The last, big concern that I have is that apparently what every tech-giant in the conversation is aiming at is building something that’s completely supranational and separated from a reality where things can be controlled or stopped by policymakers. The final (and not so hidden) desire of Zuckerberg is to be a world-creator, the decision-maker and architect of a world that he envisioned and created. How much of a goal is to make even more money and monetize people’s actions when you are already a multi-billionaire? I don’t buy this motivation much, ensuring to have a massive, constant and permanent flow of revenues it’s just a mean to the real goal of being the king of your own kingdom.

That’s the scary psychology behind a lot of tech founders (the race to space that involves Musk, Bezos and Branson is another facet of this): people that are lamenting how much their ideas, visions and businesses are slowed down by politics, activists, and the boundaries and limitations of our society in general. I think that the importance of having a vision has brought a lot of people to a misinterpretation of it, almost making the idea of the vision itself the most important thing in the world: something to achieve in spite of everything, something that transcends rules, because, in a delusional justification of their actions, it’s the final good that when reached will make everyone happy.


 

 

I would like to close with a reflection and some positivity. The first thing to say is: is the metaverse here to stay? Is this really going to be the next step in the evolution of internet? Probably yes: the investments in VR and AR are massive and a lot of companies are dedicating huge efforts to it. Also, it’s too promising as a business to let it go. But it’s not the first time that we see a bubble in this sector and even if some sort of metaverse will be part of our future it doesn’t need to be the one imagined by Mark Zuckerberg.

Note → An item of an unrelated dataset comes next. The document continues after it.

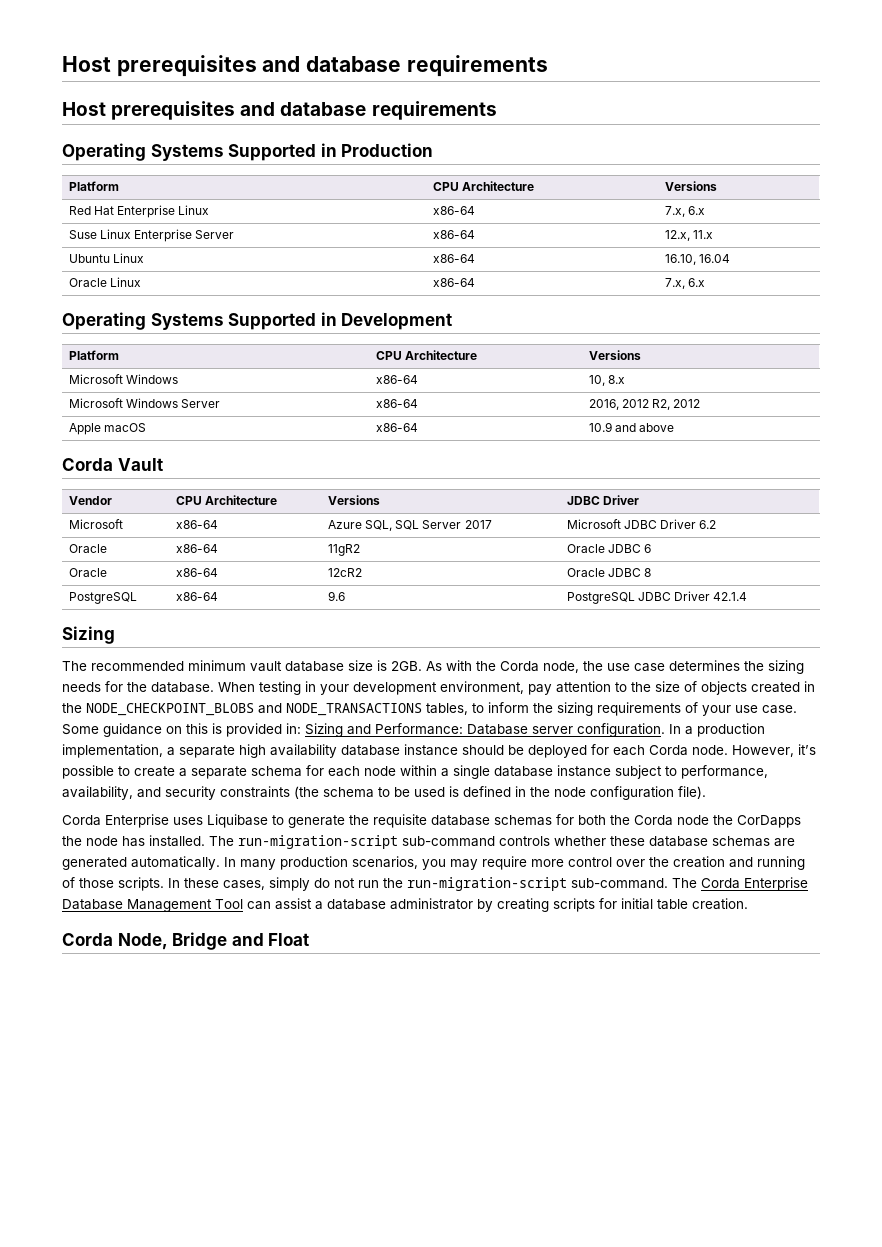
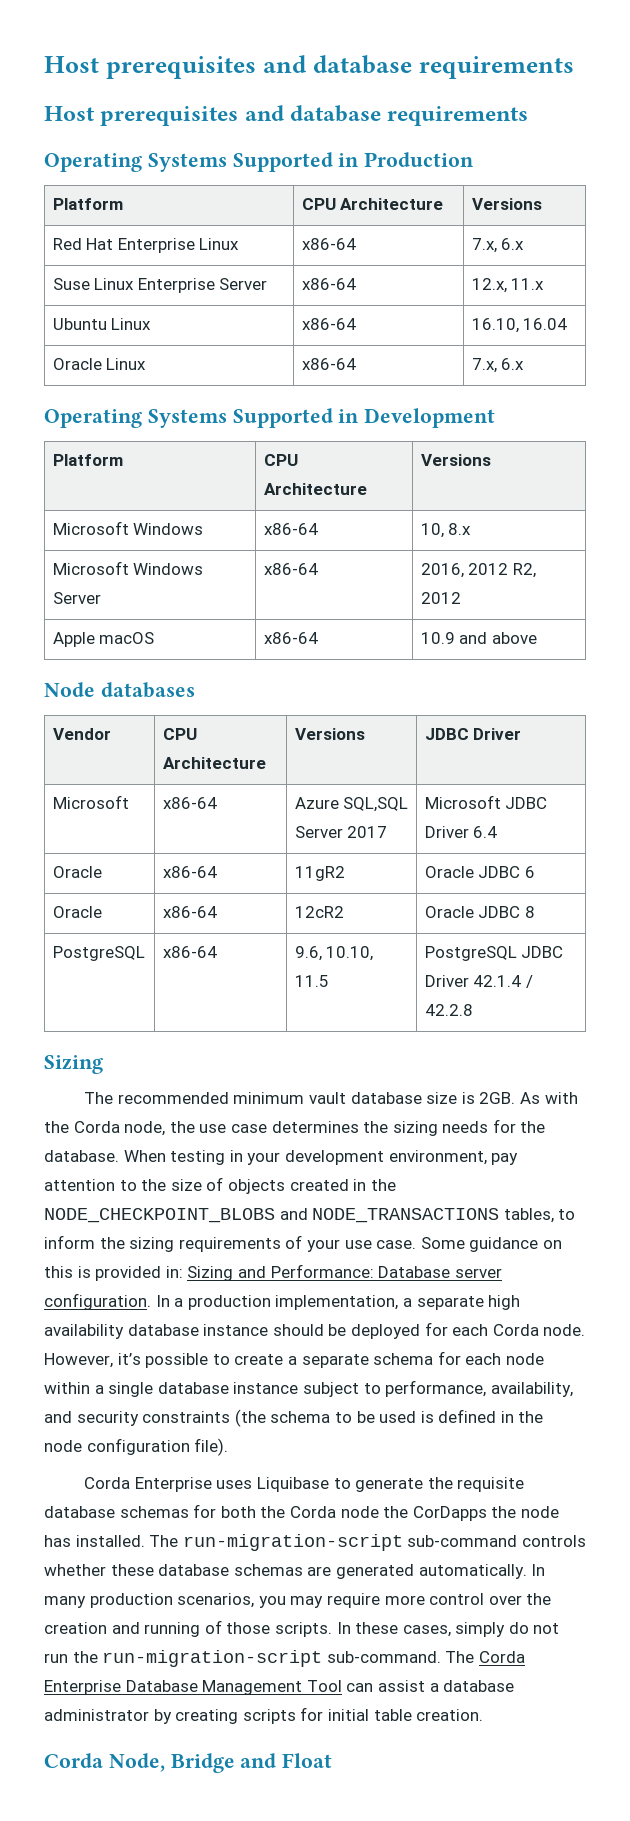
[62,458,163,471] Corda Vault -> [44,682,195,698] Node databases
[364,520,420,531] SQL, SQL -> [343,797,409,812] SQL,SQL
[699,520,717,529] 6.2 -> [473,826,498,838] 6.4
[327,591,345,601] 9.6 -> [294,946,374,961] [294,975,329,987] 9.6, 10.10, 11.5
(748, 596) none -> [525,975,533,988] [424,1004,473,1016] / 42.2.8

This brings me to the second point. In one way or another, our future is going to be defined by technology, as it always has been in human history. But technologies can be designed and used in many different ways.

We can design a metaverse that’s based on public good and human needs.

Interactions between people are defined by the design of the communication channels and the architecture of the system where these interactions are happening. A big chunk of internet has been defined by non-profit orgs, researchers, and companies with a positive and human centered vision. We, as atrain, can be part of this: in our work with customers we can help them in defining what are the important things to have in mind when they switch to new technology, we can warn them from the dangers of it, we can help them design the interactions and the culture that they want to build in their part of the metaverse.

To do this we need to know what we are talking about, we need to reflect on the consequences of technologies and their applications, we must always take in consideration that the channels and platforms are part of the equation. I’m not going to cite McLuhan, but you know what I’m talking about. ????